Assignment =
Reproduce verbatim the lines of the material below, starting at the line with "This game was a slugfest a year ago with" and ending at the line with "27 school year.", both inclusive; skip the rest.

Records =

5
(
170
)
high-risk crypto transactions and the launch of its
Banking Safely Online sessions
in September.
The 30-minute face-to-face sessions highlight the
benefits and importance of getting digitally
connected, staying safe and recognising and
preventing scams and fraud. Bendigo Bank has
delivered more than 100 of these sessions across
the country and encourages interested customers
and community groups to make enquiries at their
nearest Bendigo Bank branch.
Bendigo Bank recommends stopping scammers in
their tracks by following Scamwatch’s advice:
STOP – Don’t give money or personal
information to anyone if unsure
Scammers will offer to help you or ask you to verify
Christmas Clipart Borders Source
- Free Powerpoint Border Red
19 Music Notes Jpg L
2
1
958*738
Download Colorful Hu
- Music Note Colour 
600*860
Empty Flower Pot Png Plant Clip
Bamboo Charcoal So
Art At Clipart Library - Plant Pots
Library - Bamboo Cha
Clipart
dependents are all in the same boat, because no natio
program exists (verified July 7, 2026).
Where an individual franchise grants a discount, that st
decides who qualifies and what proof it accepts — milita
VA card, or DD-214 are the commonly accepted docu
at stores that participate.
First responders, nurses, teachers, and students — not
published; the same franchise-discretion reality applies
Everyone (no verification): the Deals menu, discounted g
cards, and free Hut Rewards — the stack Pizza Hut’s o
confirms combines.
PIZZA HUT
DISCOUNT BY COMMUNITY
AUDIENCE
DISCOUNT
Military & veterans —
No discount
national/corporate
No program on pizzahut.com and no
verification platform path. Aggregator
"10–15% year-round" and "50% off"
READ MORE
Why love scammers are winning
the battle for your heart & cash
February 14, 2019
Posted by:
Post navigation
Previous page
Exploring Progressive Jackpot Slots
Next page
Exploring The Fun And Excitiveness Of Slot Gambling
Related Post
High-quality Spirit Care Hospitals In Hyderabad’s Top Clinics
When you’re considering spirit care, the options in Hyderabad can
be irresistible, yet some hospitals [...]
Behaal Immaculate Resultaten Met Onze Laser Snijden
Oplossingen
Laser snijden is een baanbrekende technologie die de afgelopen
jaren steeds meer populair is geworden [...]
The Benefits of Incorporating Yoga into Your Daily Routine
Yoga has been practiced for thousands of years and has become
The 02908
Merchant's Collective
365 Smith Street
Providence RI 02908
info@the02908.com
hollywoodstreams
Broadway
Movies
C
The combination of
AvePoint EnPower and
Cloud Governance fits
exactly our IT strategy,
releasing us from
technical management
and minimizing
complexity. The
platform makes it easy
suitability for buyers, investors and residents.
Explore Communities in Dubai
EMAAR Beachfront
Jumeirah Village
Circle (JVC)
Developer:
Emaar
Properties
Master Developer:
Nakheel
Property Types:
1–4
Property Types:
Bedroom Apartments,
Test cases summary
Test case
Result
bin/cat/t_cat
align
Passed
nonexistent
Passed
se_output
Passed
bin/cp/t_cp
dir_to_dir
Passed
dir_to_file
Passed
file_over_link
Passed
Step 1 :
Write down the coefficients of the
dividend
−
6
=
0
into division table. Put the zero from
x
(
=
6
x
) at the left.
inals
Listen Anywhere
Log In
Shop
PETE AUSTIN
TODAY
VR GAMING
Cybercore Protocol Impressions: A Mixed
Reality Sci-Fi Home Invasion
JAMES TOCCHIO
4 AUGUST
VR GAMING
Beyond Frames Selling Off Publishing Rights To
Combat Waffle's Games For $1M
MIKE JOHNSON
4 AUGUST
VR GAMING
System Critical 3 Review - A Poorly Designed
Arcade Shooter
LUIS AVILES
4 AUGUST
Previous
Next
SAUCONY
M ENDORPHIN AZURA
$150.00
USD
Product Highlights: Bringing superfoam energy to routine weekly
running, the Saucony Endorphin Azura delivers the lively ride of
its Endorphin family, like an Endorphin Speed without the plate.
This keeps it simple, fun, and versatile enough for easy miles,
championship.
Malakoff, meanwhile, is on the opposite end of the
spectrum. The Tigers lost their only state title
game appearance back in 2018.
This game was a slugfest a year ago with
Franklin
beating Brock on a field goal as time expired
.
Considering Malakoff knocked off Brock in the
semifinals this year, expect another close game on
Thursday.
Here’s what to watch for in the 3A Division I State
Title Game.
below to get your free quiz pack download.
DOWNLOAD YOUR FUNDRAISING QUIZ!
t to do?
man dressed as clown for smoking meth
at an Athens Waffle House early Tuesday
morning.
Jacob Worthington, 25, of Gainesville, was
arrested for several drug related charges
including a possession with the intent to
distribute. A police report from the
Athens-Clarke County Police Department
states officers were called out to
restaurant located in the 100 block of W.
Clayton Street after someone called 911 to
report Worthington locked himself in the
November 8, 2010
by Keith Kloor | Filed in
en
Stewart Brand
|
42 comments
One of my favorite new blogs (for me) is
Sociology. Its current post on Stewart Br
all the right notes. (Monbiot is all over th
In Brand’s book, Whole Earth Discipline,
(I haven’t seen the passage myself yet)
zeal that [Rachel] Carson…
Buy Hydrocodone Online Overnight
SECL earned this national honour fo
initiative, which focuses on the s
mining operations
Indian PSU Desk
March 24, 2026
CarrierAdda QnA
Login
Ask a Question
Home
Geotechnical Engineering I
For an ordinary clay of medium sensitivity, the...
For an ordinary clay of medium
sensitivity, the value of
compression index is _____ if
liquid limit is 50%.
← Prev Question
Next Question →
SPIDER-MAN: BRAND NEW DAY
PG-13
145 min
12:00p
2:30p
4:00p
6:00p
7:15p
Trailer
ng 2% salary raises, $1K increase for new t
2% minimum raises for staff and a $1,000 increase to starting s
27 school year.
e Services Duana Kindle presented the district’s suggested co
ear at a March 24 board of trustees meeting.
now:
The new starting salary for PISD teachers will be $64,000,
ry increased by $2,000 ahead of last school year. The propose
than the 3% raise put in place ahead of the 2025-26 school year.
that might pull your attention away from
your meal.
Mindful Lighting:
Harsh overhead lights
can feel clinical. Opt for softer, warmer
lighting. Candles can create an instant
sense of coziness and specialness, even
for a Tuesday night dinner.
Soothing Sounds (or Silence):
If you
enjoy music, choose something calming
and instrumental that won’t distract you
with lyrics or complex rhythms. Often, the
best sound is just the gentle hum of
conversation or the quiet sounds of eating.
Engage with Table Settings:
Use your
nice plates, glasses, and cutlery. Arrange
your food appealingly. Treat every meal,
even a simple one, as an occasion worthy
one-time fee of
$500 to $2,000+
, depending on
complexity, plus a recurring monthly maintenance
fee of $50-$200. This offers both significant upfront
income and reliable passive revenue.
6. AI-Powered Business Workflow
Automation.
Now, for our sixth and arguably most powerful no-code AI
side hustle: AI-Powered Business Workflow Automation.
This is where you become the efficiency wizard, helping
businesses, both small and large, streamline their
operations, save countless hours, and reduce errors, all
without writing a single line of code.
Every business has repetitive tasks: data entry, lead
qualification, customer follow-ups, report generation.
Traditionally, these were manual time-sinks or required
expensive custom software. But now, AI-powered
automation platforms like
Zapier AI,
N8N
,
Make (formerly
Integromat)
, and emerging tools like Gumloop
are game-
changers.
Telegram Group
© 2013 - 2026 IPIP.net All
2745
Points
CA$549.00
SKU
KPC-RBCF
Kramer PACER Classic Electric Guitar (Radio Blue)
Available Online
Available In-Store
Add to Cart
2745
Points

Task response =
This game was a slugfest a year ago with
Franklin
beating Brock on a field goal as time expired
.
Considering Malakoff knocked off Brock in the
semifinals this year, expect another close game on
Thursday.
Here’s what to watch for in the 3A Division I State
Title Game.
below to get your free quiz pack download.
DOWNLOAD YOUR FUNDRAISING QUIZ!
t to do?
man dressed as clown for smoking meth
at an Athens Waffle House early Tuesday
morning.
Jacob Worthington, 25, of Gainesville, was
arrested for several drug related charges
including a possession with the intent to
distribute. A police report from the
Athens-Clarke County Police Department
states officers were called out to
restaurant located in the 100 block of W.
Clayton Street after someone called 911 to
report Worthington locked himself in the
November 8, 2010
by Keith Kloor | Filed in
en
Stewart Brand
|
42 comments
One of my favorite new blogs (for me) is
Sociology. Its current post on Stewart Br
all the right notes. (Monbiot is all over th
In Brand’s book, Whole Earth Discipline,
(I haven’t seen the passage myself yet)
zeal that [Rachel] Carson…
Buy Hydrocodone Online Overnight
SECL earned this national honour fo
initiative, which focuses on the s
mining operations
Indian PSU Desk
March 24, 2026
CarrierAdda QnA
Login
Ask a Question
Home
Geotechnical Engineering I
For an ordinary clay of medium sensitivity, the...
For an ordinary clay of medium
sensitivity, the value of
compression index is _____ if
liquid limit is 50%.
← Prev Question
Next Question →
SPIDER-MAN: BRAND NEW DAY
PG-13
145 min
12:00p
2:30p
4:00p
6:00p
7:15p
Trailer
ng 2% salary raises, $1K increase for new t
2% minimum raises for staff and a $1,000 increase to starting s
27 school year.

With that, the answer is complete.